### DATA SECTION ###

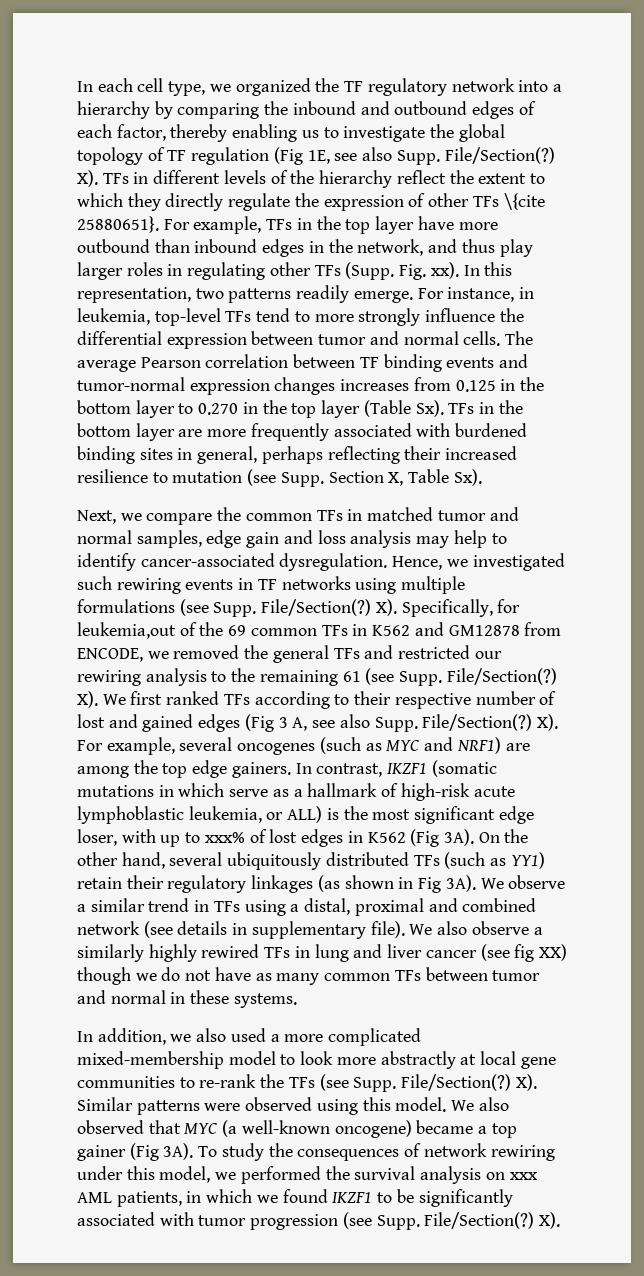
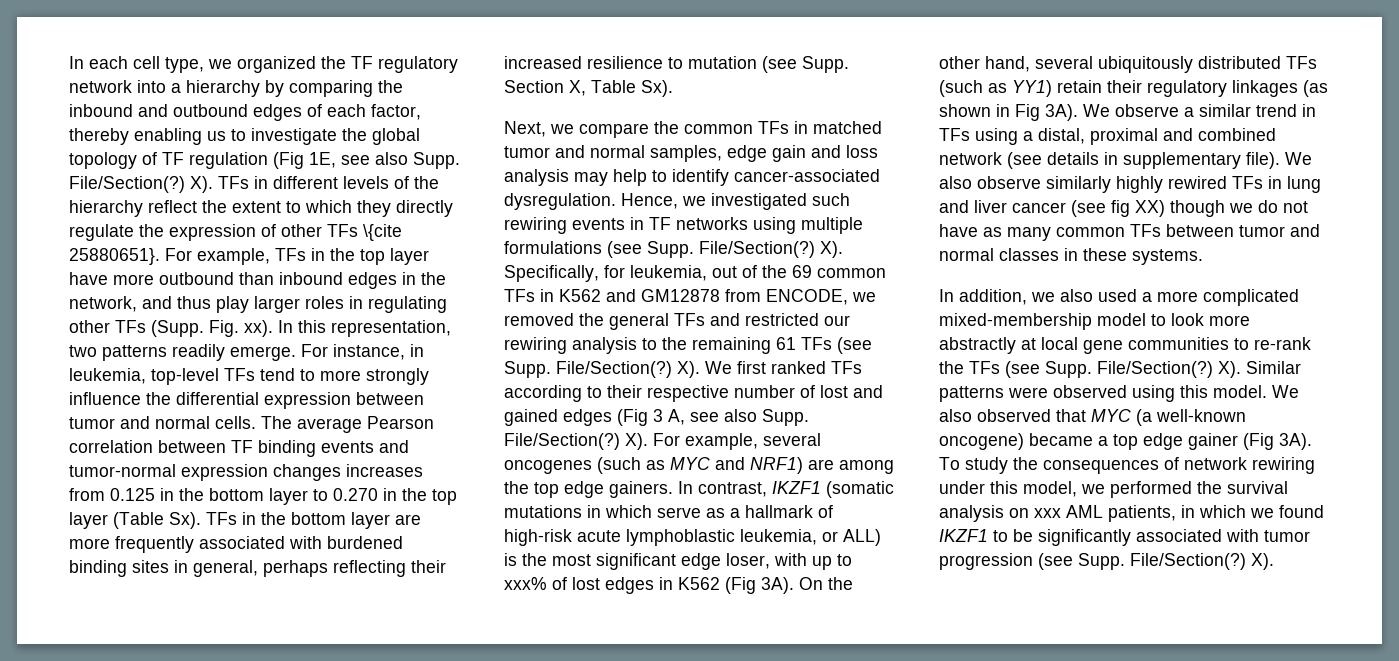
[77,622,176,639] leukemia,out -> [630,265,737,281] leukemia, out
(361, 676) none -> [801,337,832,350] TFs
[533,927,543,935] a -> (1041, 182) none
(166, 997) none -> [999,248,1059,261] classes
(517, 1130) none -> [1143,433,1183,450] edge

###

TASK OBJECTIVE: The records above must be echoed exactly, minus their pictures.

TASK ANSWER:
[77,622,176,639] leukemia,out -> [630,265,737,281] leukemia, out
(361, 676) none -> [801,337,832,350] TFs
[533,927,543,935] a -> (1041, 182) none
(166, 997) none -> [999,248,1059,261] classes
(517, 1130) none -> [1143,433,1183,450] edge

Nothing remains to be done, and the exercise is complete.